Car seat mistakes can have deadly consequences: Namely, they can injure your child — or fail to keep them completely safe if you’re in an accident. Here are two common car seat problems and solutions.
A lot goes into finding that right car seat for your child. With so many factors to consider — including age and weight of the child, type and brand of car seat, cost of the car seat, etc. — it can be easy to forget key factors. Here are two common mistakes that certified technicians often find when speaking with parents.
Car Seat Mistakes: 2 Problems and Solutions
Car Seat Mistake #1: Getting a used car seat without doing your homework
Why: Not only could a secondhand seat have been in an accident that compromised its safety, but car seats expire six years after their date of manufacture because they degrade over time and technology is constantly advancing.
Solution: If you don’t know the car seat’s history, don’t use it. You’re better off buying a new seat so you can ensure that its safety standards are up to date. However, if you are considering a used car seat for your child, make sure:
- The car seat has not been recalled or expired, or is more than 6 years old
- The seat has never been in a car crash
- It comes with instructions and has all labels showing the manufacture date and model number
- It has no visible damage or missing parts
Car Seat Mistake #2: Forgetting to check if your child has outgrown their car seat.
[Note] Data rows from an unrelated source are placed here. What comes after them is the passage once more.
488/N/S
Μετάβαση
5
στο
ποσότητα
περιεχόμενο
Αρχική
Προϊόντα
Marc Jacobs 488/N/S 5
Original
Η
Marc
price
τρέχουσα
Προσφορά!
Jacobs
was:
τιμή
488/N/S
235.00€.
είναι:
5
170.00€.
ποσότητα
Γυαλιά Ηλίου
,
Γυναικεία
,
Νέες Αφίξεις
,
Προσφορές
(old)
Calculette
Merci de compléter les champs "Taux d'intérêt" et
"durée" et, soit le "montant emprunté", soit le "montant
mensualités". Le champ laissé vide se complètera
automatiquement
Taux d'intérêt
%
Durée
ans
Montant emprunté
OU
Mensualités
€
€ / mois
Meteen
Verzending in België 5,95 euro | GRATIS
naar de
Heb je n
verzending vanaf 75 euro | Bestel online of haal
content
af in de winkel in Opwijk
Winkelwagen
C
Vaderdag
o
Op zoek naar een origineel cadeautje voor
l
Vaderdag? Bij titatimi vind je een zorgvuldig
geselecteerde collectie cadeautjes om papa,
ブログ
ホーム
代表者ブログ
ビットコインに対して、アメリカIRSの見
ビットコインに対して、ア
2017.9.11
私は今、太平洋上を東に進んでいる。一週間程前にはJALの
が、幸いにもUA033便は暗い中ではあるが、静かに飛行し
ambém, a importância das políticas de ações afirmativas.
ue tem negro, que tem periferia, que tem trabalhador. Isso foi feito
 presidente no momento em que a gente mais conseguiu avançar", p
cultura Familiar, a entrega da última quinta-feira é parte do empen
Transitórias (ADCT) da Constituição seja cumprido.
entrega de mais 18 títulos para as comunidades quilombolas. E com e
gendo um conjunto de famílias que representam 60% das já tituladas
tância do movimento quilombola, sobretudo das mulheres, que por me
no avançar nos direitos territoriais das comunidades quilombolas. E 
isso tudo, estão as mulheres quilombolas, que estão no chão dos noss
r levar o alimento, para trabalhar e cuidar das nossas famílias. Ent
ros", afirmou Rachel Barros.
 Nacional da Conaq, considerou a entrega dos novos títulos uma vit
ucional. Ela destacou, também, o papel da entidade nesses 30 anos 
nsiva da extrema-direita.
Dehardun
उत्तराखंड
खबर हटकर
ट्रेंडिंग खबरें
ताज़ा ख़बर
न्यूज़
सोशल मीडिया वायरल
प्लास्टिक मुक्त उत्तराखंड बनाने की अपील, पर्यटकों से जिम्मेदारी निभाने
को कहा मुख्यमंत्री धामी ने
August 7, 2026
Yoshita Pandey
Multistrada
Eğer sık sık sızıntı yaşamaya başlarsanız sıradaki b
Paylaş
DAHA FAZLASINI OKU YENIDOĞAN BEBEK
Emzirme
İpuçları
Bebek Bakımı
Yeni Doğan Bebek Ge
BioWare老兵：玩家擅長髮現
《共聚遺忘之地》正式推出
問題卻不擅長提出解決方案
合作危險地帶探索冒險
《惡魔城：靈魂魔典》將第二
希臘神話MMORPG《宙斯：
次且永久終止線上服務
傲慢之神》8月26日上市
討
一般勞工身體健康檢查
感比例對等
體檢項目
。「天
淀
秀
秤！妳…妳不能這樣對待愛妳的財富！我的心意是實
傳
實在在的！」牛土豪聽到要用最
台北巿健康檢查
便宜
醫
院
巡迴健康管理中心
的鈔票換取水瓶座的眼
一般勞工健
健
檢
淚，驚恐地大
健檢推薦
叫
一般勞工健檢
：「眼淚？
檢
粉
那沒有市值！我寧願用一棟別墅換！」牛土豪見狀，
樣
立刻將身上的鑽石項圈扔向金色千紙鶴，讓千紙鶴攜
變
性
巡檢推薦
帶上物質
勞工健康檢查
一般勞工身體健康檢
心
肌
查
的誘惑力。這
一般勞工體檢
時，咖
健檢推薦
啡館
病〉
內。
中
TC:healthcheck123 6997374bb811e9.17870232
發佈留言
Why: Sometimes it is easy to forget that your child is outgrowing the car seat’s weight or height restrictions. In the event that a child has outgrown the recommended car seat, it not only is canceling out the warranty, but it also puts your child at serious risk of injury in the event of a crash.
Solution: Make sure to check the tag to know the car seat’s height and weight restriction as soon as you as get the seat. Set up reminders in your calendar periodically to check the car seat’s limitations and your child’s height and weight. When you check the seat, it is also important to make sure the straps are positioned at or above the kid’s shoulders for forward facing seats, and at or below for a rear-facing seat.